Leading with these acknowledgments shows you understand this is a very real scenario deserving of a thoughtful and compassionate response. The challenge still needs to be answered, though. Here are four points that will help you do that.

Four Points to Answer the Challenge

First, abortion isn’t compassion. Being the victim of a brutal crime, the mother deserves our compassion. But so does the unborn child. Regardless of how a human life comes into existence, he is still an innocent human being. The means of conception doesn’t justify the taking of that life. The compassionate thing to do would be to help the unborn baby flourish, not kill him. It’s often simply assumed the compassionate thing to do is have an abortion. This is not true, which leads to the next point.

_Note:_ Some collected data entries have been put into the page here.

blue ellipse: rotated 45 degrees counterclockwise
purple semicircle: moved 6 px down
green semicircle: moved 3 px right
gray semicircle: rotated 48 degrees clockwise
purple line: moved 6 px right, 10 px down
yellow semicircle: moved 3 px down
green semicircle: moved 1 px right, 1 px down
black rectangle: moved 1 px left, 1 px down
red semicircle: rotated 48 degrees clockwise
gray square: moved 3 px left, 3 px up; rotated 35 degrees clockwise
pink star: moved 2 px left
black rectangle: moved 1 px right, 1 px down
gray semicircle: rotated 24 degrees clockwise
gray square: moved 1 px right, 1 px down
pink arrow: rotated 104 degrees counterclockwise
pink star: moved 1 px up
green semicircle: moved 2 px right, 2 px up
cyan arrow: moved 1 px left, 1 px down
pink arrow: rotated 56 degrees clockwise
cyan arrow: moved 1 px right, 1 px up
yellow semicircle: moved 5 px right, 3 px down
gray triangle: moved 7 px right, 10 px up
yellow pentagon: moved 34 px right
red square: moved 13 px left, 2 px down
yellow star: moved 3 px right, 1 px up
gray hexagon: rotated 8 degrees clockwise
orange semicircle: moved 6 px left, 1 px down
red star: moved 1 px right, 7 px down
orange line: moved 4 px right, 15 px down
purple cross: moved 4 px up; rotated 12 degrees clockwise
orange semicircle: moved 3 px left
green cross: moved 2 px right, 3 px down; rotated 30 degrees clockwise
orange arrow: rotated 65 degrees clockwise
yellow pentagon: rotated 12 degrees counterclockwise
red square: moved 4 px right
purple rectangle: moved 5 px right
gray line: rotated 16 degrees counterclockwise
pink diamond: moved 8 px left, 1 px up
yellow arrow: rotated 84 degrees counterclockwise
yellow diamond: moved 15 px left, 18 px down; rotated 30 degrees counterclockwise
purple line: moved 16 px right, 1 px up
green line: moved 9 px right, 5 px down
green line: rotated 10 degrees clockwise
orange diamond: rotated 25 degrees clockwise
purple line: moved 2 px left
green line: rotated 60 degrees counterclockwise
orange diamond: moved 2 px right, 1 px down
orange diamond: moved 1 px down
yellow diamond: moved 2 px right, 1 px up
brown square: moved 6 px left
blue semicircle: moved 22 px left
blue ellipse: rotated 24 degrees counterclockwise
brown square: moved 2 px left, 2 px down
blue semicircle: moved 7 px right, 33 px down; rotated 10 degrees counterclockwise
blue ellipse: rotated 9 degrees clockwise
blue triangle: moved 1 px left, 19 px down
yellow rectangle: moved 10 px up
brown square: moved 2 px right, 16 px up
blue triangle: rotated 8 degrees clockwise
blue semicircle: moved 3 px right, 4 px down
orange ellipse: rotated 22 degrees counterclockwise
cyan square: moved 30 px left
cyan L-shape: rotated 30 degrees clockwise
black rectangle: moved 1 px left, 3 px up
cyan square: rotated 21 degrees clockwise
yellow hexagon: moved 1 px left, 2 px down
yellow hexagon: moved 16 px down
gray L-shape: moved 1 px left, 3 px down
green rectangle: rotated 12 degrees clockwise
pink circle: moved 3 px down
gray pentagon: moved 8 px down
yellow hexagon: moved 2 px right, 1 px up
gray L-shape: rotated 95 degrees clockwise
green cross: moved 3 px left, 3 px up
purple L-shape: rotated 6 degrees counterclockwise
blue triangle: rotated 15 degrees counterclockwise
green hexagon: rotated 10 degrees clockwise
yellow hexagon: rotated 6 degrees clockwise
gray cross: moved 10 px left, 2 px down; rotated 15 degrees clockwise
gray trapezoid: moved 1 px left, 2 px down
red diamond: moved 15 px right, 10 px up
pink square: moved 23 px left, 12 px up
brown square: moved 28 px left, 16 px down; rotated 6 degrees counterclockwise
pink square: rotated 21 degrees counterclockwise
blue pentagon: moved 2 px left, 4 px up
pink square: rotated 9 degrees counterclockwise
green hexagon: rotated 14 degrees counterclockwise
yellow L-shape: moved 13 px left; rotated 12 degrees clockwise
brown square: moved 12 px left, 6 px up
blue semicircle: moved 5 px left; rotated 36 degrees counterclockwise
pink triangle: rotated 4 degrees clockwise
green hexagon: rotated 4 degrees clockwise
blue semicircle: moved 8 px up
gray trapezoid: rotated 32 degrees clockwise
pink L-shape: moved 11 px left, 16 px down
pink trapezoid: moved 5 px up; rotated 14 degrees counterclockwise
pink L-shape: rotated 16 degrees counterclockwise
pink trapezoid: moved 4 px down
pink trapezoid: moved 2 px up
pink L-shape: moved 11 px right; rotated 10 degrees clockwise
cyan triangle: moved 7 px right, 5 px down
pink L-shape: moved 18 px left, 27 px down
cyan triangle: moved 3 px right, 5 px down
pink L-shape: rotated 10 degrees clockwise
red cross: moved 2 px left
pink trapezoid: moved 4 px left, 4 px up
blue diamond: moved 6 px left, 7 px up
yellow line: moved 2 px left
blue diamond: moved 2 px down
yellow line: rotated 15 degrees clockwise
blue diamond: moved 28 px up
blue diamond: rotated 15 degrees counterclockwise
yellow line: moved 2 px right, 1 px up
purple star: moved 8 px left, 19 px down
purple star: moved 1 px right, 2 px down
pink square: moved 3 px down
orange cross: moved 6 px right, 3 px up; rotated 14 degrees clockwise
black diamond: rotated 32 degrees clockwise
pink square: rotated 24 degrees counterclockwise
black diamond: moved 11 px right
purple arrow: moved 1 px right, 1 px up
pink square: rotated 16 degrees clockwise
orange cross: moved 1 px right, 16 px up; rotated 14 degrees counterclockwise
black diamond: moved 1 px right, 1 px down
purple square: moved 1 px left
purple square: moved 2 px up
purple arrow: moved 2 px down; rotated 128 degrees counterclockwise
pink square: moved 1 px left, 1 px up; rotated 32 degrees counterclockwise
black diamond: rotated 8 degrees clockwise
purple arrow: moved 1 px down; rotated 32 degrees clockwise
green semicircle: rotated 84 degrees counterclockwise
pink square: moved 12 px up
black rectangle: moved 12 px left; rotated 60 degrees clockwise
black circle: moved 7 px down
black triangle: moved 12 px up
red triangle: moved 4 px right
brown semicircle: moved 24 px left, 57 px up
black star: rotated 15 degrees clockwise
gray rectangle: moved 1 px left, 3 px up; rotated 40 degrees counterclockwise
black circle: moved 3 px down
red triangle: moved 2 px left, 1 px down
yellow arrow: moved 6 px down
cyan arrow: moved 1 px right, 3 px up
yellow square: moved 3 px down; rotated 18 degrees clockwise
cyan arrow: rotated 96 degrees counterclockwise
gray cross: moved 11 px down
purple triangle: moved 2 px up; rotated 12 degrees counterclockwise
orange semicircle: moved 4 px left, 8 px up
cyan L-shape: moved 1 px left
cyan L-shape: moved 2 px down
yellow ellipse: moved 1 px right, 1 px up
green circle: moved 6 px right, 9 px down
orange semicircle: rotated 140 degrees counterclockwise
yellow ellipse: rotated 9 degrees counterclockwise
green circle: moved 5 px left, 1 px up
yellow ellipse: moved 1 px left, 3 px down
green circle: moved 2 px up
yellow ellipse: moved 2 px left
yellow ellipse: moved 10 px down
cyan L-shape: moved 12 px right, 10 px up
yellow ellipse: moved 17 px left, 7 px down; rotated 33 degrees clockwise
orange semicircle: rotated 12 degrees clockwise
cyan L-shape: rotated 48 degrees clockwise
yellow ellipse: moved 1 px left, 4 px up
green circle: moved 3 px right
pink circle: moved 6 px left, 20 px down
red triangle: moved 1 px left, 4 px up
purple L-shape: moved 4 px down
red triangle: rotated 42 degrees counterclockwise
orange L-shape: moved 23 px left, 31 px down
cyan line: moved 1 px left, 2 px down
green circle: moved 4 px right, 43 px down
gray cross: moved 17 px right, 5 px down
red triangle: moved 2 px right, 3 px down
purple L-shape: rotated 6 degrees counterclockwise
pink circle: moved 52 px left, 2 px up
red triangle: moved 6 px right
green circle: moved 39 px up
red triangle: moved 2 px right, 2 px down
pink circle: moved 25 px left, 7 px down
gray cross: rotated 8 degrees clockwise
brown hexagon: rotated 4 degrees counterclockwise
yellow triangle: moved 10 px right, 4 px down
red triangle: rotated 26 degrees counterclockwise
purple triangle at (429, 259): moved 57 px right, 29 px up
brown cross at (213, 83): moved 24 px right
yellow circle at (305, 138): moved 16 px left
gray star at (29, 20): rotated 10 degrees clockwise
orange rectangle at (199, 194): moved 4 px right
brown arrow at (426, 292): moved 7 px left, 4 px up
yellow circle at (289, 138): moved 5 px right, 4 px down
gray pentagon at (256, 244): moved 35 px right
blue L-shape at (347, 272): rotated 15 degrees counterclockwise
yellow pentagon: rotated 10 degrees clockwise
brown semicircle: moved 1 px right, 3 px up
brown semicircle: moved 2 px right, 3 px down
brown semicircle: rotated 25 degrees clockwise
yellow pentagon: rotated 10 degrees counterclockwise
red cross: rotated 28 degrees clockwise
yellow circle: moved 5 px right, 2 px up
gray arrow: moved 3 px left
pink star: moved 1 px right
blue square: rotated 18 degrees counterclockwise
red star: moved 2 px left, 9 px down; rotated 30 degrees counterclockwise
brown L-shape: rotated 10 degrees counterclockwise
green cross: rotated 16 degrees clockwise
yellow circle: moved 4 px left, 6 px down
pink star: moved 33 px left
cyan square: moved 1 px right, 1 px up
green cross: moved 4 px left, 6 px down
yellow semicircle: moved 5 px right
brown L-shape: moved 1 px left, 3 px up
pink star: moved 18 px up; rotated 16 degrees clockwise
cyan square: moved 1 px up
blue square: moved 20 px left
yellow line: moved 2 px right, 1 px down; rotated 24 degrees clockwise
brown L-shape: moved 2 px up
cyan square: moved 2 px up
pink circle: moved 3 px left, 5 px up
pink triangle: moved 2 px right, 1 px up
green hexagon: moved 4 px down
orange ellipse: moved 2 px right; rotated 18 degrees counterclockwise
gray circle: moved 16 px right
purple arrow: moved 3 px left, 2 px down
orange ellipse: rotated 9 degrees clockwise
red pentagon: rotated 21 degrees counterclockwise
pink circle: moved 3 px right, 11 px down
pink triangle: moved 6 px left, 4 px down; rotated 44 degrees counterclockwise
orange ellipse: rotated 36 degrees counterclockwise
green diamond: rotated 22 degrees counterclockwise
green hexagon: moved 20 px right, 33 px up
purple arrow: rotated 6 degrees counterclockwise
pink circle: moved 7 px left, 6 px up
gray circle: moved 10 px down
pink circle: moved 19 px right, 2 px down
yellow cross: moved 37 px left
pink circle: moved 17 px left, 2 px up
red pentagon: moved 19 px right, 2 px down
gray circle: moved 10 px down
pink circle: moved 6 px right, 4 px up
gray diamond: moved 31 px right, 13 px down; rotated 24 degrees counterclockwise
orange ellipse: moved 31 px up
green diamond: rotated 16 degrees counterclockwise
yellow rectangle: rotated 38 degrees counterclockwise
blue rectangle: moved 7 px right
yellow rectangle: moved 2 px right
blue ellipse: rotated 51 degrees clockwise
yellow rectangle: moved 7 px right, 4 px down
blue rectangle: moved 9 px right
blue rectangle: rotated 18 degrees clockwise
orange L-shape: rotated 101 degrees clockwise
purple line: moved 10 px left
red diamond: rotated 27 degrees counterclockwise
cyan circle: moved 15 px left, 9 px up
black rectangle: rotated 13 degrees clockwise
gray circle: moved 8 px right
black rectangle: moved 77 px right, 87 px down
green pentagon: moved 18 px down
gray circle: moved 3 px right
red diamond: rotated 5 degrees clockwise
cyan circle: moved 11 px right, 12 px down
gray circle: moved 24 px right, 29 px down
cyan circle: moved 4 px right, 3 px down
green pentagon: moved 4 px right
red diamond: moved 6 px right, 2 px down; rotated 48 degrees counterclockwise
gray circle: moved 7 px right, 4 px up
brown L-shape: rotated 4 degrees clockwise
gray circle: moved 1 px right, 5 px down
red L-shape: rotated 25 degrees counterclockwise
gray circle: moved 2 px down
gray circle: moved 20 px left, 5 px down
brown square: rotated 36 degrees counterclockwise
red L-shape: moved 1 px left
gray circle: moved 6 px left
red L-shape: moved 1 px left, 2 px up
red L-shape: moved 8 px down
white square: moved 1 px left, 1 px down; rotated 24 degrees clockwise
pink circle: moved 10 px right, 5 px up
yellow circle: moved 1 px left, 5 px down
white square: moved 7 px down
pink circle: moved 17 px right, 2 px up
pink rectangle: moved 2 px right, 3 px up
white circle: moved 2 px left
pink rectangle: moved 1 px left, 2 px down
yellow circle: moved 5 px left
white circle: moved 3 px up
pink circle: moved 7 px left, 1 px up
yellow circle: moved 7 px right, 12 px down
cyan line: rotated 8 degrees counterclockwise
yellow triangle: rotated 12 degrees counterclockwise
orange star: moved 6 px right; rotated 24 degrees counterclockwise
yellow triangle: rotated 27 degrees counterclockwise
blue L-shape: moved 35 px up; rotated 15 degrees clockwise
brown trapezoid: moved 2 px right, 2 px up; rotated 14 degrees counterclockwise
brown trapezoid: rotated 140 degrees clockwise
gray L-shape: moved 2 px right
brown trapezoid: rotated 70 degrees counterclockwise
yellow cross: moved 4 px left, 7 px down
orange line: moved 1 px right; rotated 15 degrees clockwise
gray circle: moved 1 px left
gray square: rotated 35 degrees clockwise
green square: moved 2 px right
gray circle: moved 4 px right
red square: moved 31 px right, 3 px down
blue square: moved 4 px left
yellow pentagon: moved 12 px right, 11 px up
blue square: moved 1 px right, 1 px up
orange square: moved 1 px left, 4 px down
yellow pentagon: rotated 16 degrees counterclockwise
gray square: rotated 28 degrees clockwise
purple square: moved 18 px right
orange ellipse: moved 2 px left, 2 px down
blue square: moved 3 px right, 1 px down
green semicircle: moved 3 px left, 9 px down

Second, abortion creates another victim. There’s more than one human being involved here. Yes, the mother is a victim. But her having an abortion would only create another victim. Instead of inflicting harm on another innocent person, the compassionate thing would be to protect that innocent life. In the process, she would be doing what’s right by upholding the basic right extended to us all—a chance to live. Not only is this the compassionate thing to do for the baby, but having the baby often has a positive effect on the mother, which is the third point.

Third, abortion doesn’t relieve the pain of rape. Having an abortion won’t undo that horrifying experience already endured by the mother. In fact, contrary to what many believe, having an abortion may only intensify the trauma experienced by the woman. When a woman makes the decision to allow her child to continue living, she can experience a great sense of love, joy, and happiness. By raising her child, she often feels a sense of redemption (see this study of 192 women who conceived through sexual assault). The sense of redemption is due in part to the understanding that all human beings are valuable and worthy of protection, which is the final point.

Fourth, abortion devalues human life. Some people say being human isn’t enough. Some people say we can kill certain human beings because they’re not persons. This view devalues human life by placing extrinsic requirements on value. In other words, it says you must earn your value.

Throughout history, this rationale has had horrific consequences. One clear example is Southern slavery. A portion of the population believed that having more melanin in your skin somehow made you less of a person and therefore less valuable. Pro-choice advocates use similar thinking to devalue the unborn. Instead of the amount of melanin, they say that since the unborn don’t look like or have the same abilities as born human beings, they are not yet persons. Sometimes they argue the unborn aren’t located in the right place to make them a real person. Just as a person’s skin color doesn’t assign value, neither do any of these qualities assign value to human beings.

Human beings are valuable because they are human beings made in the image of God. That image gives everyone intrinsic, transcendent value and worth. This is what makes rape such an awful crime. It causes great harm to an image bearer. This value also exists in the unborn, which is why abortion is also a moral wrong. Regardless of how that child is conceived, he is made in the image of God and is therefore valuable and worthy of life.

This objection is a difficult one to answer. However, there is a good answer to it. If we engage with compassion, find common ground, and then give solid reasons to believe abortion is wrong, even in the case of rape, we can have an impact, and lives will be saved.